Si les prix ne sont pas encore conformes à la mesure, la qualité, elle non plus, ne fait pas l’unanimité chez les clients. Résidente aux Maristes et fidèle consommatrice de banane, Penda Faye trouve que le produit local est bien plus délicieux que celui qui est importé, qu’elle compare à de la pâte à modeler. Cet avis n’est pas partagé par Issa, un Ivoirien rencontré au marché Sandiniéri, qui soutient que la banane importée est plus jolie, donc plus propre à la consommation. Cette affirmation, qui pourrait sembler relever d’une simple question esthétique, soulève en réalité une autre inquiétude : celle de la conservation. Souvent reconnaissable à sa taille et à ses points noirs sur la peau, la banane locale est plus difficile à conserver, selon les vendeurs. « La banane nous est livrée alors qu’elle est encore verte, mais elle mûrit vite. Il faut donc l’écouler rapidement, sinon on risque de subir des pertes. C’est pourquoi il fallait d’abord régler le problème de la conservation avant de geler l’importation de bananes… », explique l’un d’eux.
Problème de conservation
Boubacar est aussitôt interrompu par une cliente qui affirme vigoureusement que le problème est tout autre : « La conservation, les prix… c’est le problème des vendeurs. Mon problème à moi, c’est la diversité. Je suis restauratrice et la banane aloco est à la mode. Il me sera bientôt difficile de répondre à la demande de la clientèle si elle n’est plus importée. La banane plantain non plus n’est pas produite au Sénégal, elle vient de la Côte d’Ivoire. Il faut penser à cette diversité qu’ils vont ôter au marché ».

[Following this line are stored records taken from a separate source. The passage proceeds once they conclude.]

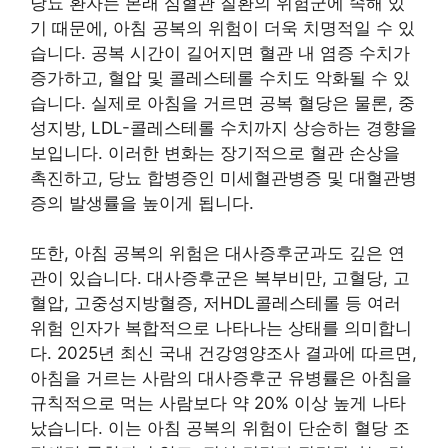
당뇨 환자는 본래 심혈관 질환의 위험군에 속해 있
기 때문에, 아침 공복의 위험이 더욱 치명적일 수 있
습니다. 공복 시간이 길어지면 혈관 내 염증 수치가
증가하고, 혈압 및 콜레스테롤 수치도 악화될 수 있
습니다. 실제로 아침을 거르면 공복 혈당은 물론, 중
성지방, LDL-콜레스테롤 수치까지 상승하는 경향을
보입니다. 이러한 변화는 장기적으로 혈관 손상을
촉진하고, 당뇨 합병증인 미세혈관병증 및 대혈관병
증의 발생률을 높이게 됩니다.
또한, 아침 공복의 위험은 대사증후군과도 깊은 연
관이 있습니다. 대사증후군은 복부비만, 고혈당, 고
혈압, 고중성지방혈증, 저HDL콜레스테롤 등 여러
위험 인자가 복합적으로 나타나는 상태를 의미합니
다. 2025년 최신 국내 건강영양조사 결과에 따르면,
아침을 거르는 사람의 대사증후군 유병률은 아침을
규칙적으로 먹는 사람보다 약 20% 이상 높게 나타
났습니다. 이는 아침 공복의 위험이 단순히 혈당 조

Dans son ambition d’atteindre l’autosuffisance en banane à l’horizon 2029, l’Arm annonce, dans sa circulaire, la mise en place d’un comité de suivi pour évaluer chaque semaine l’approvisionnement du marché, afin d’éviter toute rupture. C’est dans ce sens que Babacar Sembène, toujours dans l’entretien avec Le Soleil, avait annoncé la disponibilité d’une chambre froide de 700 tonnes au Marché d’intérêt national, où les détaillants pourraient aller s’approvisionner. Reste à savoir si le même suivi sera appliqué à la régulation des prix.